A ideia da doença, e consequentemente da cura, talvez tenha mesmo se originado entre os levitas, pois há registros de alguns que, nas horas mortas, liberavam seus rabicós em boates e becos da cidade. Depois, fatigados, decidiram receber visitas pela porta da frente, proclamando-se curados. Mas, há quem diga que tudo isso é lorota e que eles continuam a lacrar (neologismo que para sua exata compreensão deve ser lido como antonímia). Inspirada com os episódios de cura, a família tradicional, hipócrita e em busca da perfeição, começou a procurar por shamans que diziam prescrever terapias capazes de mudar radicalmente as escolhas de seus filhos; a maioria dos shamans, diga-se, eram na verdade oportunistas ávidos pelo lucro patrocinado pela intolerância familiar.
De fato, o que incomodava mesmo levitas e magistrados era a escolha em si, a liberdade de decidir o que fazer, como fazer, com quem fazer, quando fazer. Receber visitas, seja pela porta da frente, seja pela dos fundos, não fazia dos habitantes detentores de melhor ou pior caráter, muito pelo contrário, mas, eles, os legisladores de rabicós, não concebiam a ideia de liberdade implícita na escolha; e não falo só da liberdade de expressão, fazer tudo o que der na veneta, como dizia minha vozinha, mas sobretudo da liberdade de fazer o que quiser com seu corpo. Ah, isso era demais para os levitas e magistrados! Diziam eles que tamanha liberdade poderia contaminar outros habitantes, esquecendo-se de que escolhas são escolhas - e pessoais.
Decretada a cura, o ministério da verdade terá que se ver com questões menores, tais como: a regulamentação da doença no código internacional de saúde, uma vez que a anomalia é tupiniquim e só atinge país; o grupo dos rabicós livres podem, por pirraça, decidir faltar ao trabalho alegando a tal doença, e aí, como fazer? Os atestados médicos, como preenchê-los? As perícias no malfadado sistema de saúde, como organizá-las? Chamadas de socorro ao SAMU: qual a prioridade, um atropelamento ou um rabicó sedento por aventura? Uma vez instalada a doença, como proceder com a aposentadoria em casos de doentes terminais, aqueles acostumados a pôr o rabicó na roda?

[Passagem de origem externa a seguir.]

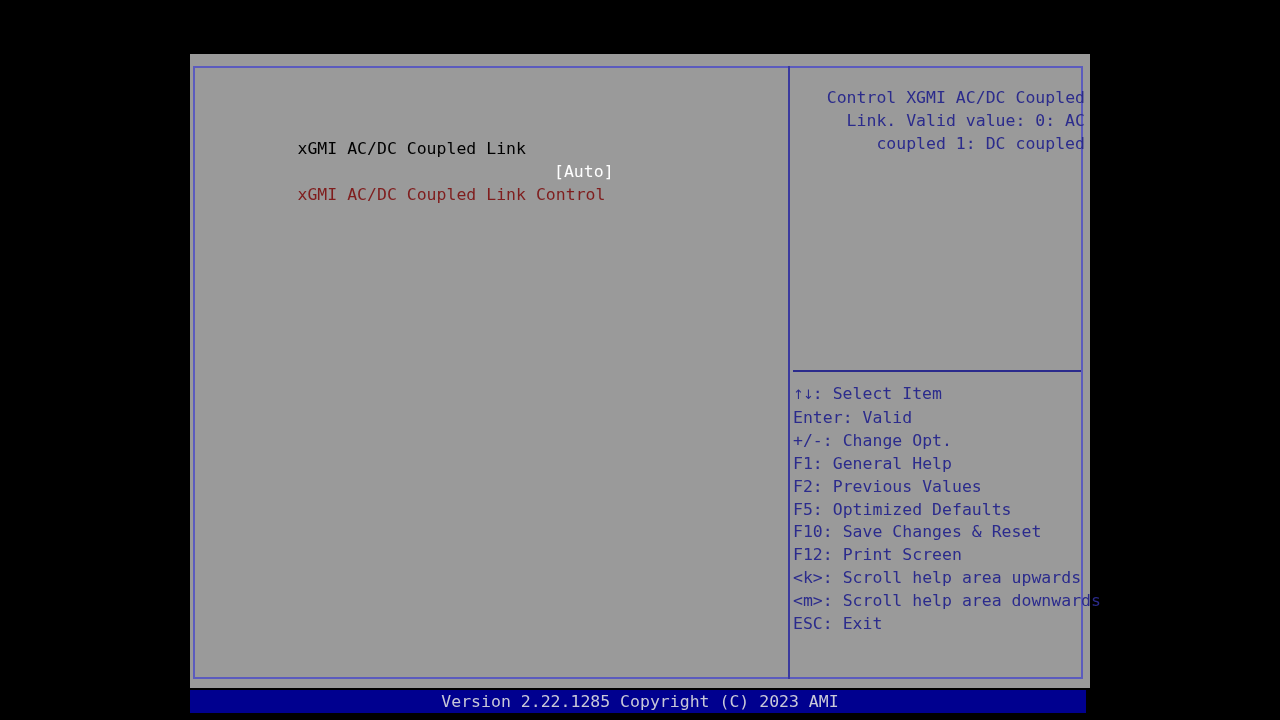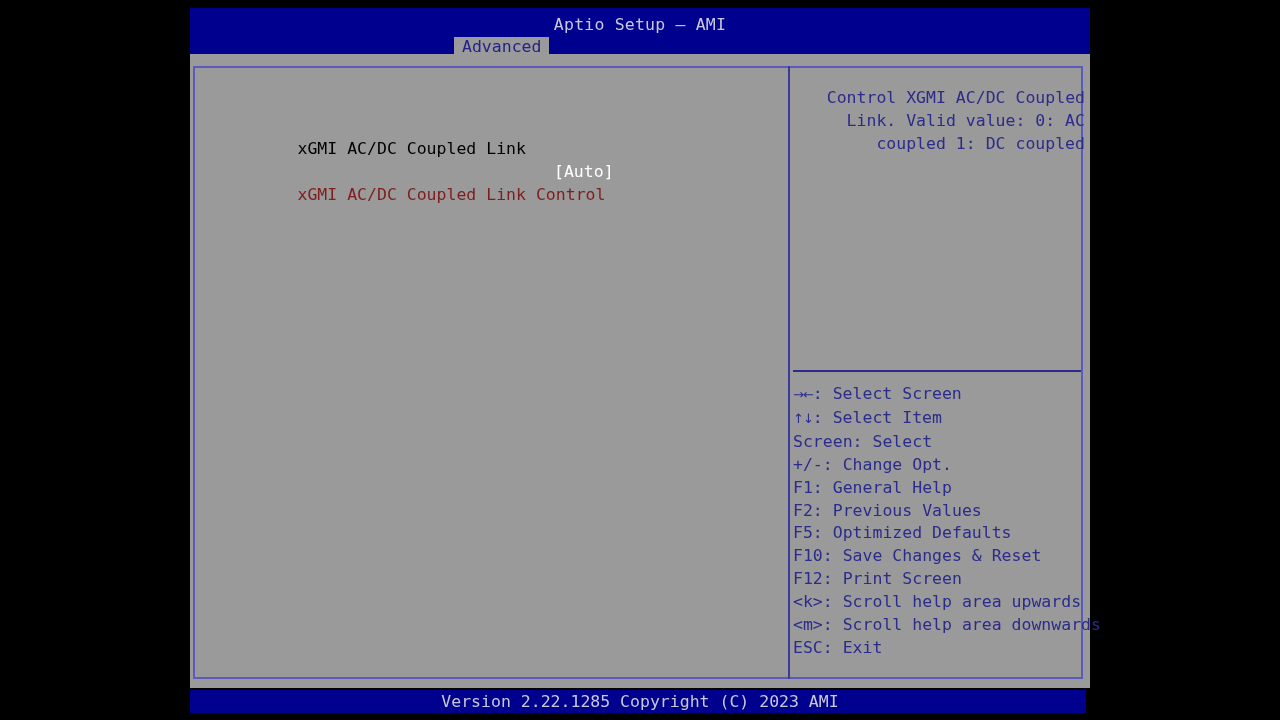--- a/index.html
+++ b/index.html
@@ -184,26 +184,20 @@
     font-size: 16.5px;
     line-height: 20px;
     white-space: pre;
   }
 </style>
 </head>
 <body>
 
 <div id="bios-window">
 
-  <div class="header-bar">
-    <div class="app-title">Aptio Setup – AMI</div>
-    <div class="tab-strip">
-      <div class="tab-active">Advanced</div>
-    </div>
-  </div>
 
   <div class="body-area">
 
     <div class="panel-frame"></div>
     <div class="vdivider"></div>
 
     <div class="settings-list">
       <div class="setting-row">
         <span class="row-heading">xGMI AC/DC Coupled Link</span>
       </div>
@@ -211,23 +205,22 @@
       <div class="setting-row">
         <span class="row-label">xGMI AC/DC Coupled Link Control</span>
         <span class="row-value">[Auto]</span>
       </div>
     </div>
 
     <div class="help-panel">
       <div class="help-text">Control XGMI AC/DC Coupled Link. Valid value: 0: AC coupled 1: DC coupled</div>
       <div class="help-sep"></div>
       <div class="key-list">
-          <div class="key-row"><span class="key-glyph">→←</span><span>: Select Screen</span></div>
           <div class="key-row"><span class="key-glyph">↑↓</span><span>: Select Item</span></div>
-          <div class="key-row"><span>Screen: Select</span></div>
+          <div class="key-row"><span>Enter: Valid</span></div>
           <div class="key-row"><span>+/-: Change Opt.</span></div>
           <div class="key-row"><span>F1: General Help</span></div>
           <div class="key-row"><span>F2: Previous Values</span></div>
           <div class="key-row"><span>F5: Optimized Defaults</span></div>
           <div class="key-row"><span>F10: Save Changes &amp; Reset</span></div>
           <div class="key-row"><span>F12: Print Screen</span></div>
           <div class="key-row"><span>&lt;k&gt;: Scroll help area upwards</span></div>
           <div class="key-row"><span>&lt;m&gt;: Scroll help area downwards</span></div>
           <div class="key-row"><span>ESC: Exit</span></div>
         </div>

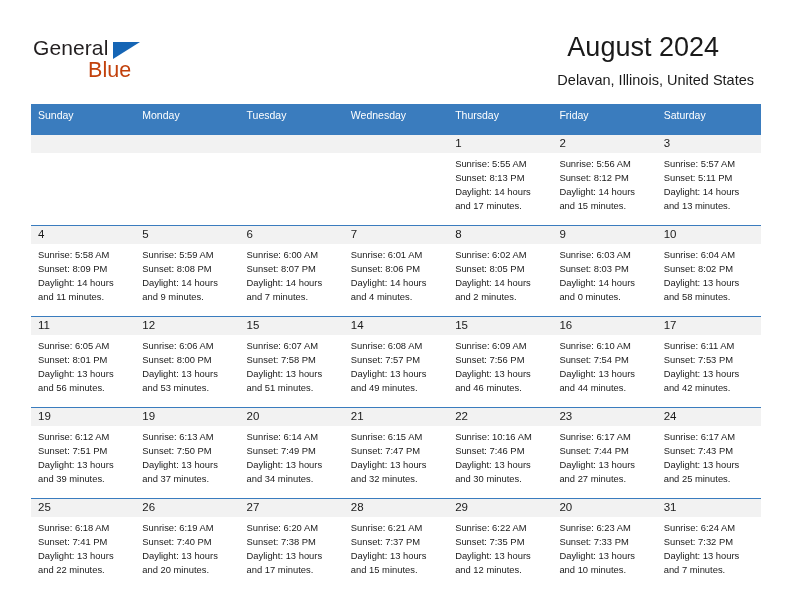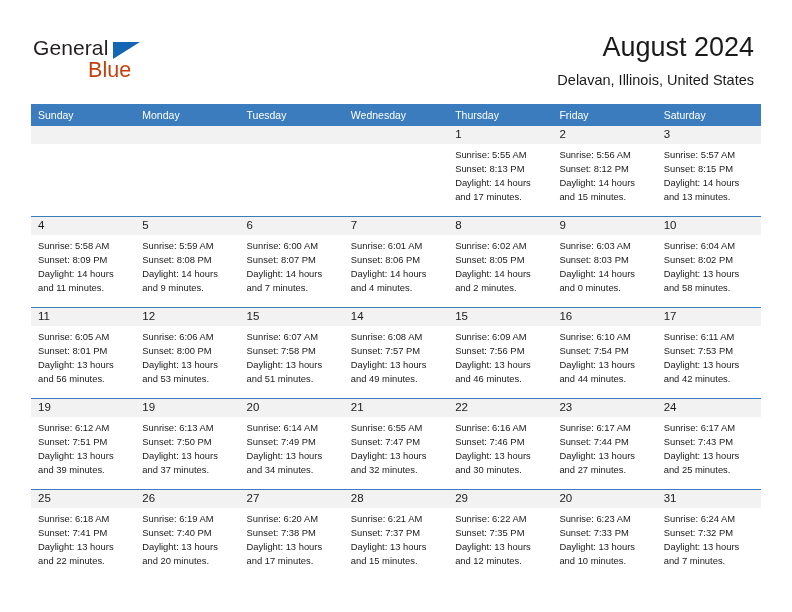--- a/index.html
+++ b/index.html
@@ -61,21 +61,21 @@
     font-size: 21.5px;
     letter-spacing: 0.1px;
     color: #c2410c;
     font-family: "Liberation Sans", sans-serif;
   }
 
   .title-block {
     position: absolute;
     right: 38px;
     top: 30px;
-    text-align: right;
+    text-align: center;
   }
   .cal-title {
     font-size: 27px;
     color: #1a1a1a;
     font-weight: normal;
     line-height: 34px;
     white-space: nowrap;
   }
   .cal-subtitle {
     font-size: 14.5px;
@@ -95,21 +95,21 @@
     width: 730px;
     border-collapse: collapse;
     table-layout: fixed;
   }
   .calendar th {
     background: #3a7cbe;
     color: #ffffff;
     font-size: 10.5px;
     font-weight: normal;
     text-align: left;
-    padding: 5px 0 5px 7px;
+    padding: 5px 0 14px 7px;
     height: 11px;
     line-height: 12px;
     border: none;
   }
   .calendar td {
     vertical-align: top;
     padding: 0;
     border: none;
     border-top: 1.4px solid #3a7cbe;
     height: 90px;
@@ -201,21 +201,21 @@
             <div class="cell-lines">
               <div>Sunrise: 5:56 AM</div>
               <div>Sunset: 8:12 PM</div>
               <div class="daylight">Daylight: 14 hours and 15 minutes.</div>
             </div>
           </td>
           <td class="">
             <div class="daynum-band">3</div>
             <div class="cell-lines">
               <div>Sunrise: 5:57 AM</div>
-              <div>Sunset: 8:15 PM</div>
+              <div>Sunset: 5:11 PM</div>
               <div class="daylight">Daylight: 14 hours and 13 minutes.</div>
             </div>
           </td>
         </tr>
         <tr class="week-row">
           <td class="">
             <div class="daynum-band">4</div>
             <div class="cell-lines">
               <div>Sunrise: 5:58 AM</div>
               <div>Sunset: 8:09 PM</div>
@@ -350,29 +350,29 @@
             <div class="daynum-band">20</div>
             <div class="cell-lines">
               <div>Sunrise: 6:14 AM</div>
               <div>Sunset: 7:49 PM</div>
               <div class="daylight">Daylight: 13 hours and 34 minutes.</div>
             </div>
           </td>
           <td class="">
             <div class="daynum-band">21</div>
             <div class="cell-lines">
-              <div>Sunrise: 6:55 AM</div>
+              <div>Sunrise: 6:15 AM</div>
               <div>Sunset: 7:47 PM</div>
               <div class="daylight">Daylight: 13 hours and 32 minutes.</div>
             </div>
           </td>
           <td class="">
             <div class="daynum-band">22</div>
             <div class="cell-lines">
-              <div>Sunrise: 6:16 AM</div>
+              <div>Sunrise: 10:16 AM</div>
               <div>Sunset: 7:46 PM</div>
               <div class="daylight">Daylight: 13 hours and 30 minutes.</div>
             </div>
           </td>
           <td class="">
             <div class="daynum-band">23</div>
             <div class="cell-lines">
               <div>Sunrise: 6:17 AM</div>
               <div>Sunset: 7:44 PM</div>
               <div class="daylight">Daylight: 13 hours and 27 minutes.</div>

Apreensivos, os considerados “doentes” temem que práticas ainda anteriores a 1207 sejam colocadas em uso. À humilhação diária, bom que se diga, nunca deixaram de expor sua insatisfação, pois conheciam seus direitos, mas isso incomodava muito levitas e magistrados.
Por fim, o povo desse país, que um dia o chamou de ‘país do futuro, perdeu-se totalmente no calendário. Uns acreditavam estar em 2017, outros em 1207, outros ainda, mais desesperançados, acreditavam que estavam ainda antes no tempo. Mas nem tudo estava perdido: tinham rádio e, para localizarem-se no tempo, habitualmente, não só o povo, mas também levitas e magistrados ligavam seus aparelhos. Hora ou outra, depois de alguma notícia, a música soava forte e, para desespero de uns e alegria de outros, que não se continham, as ondas sonoras tornavam-se palavras e, dizem, até mesmo magistrados e levitas punham-se a cantarolar Dancing Queen e It’s raining men.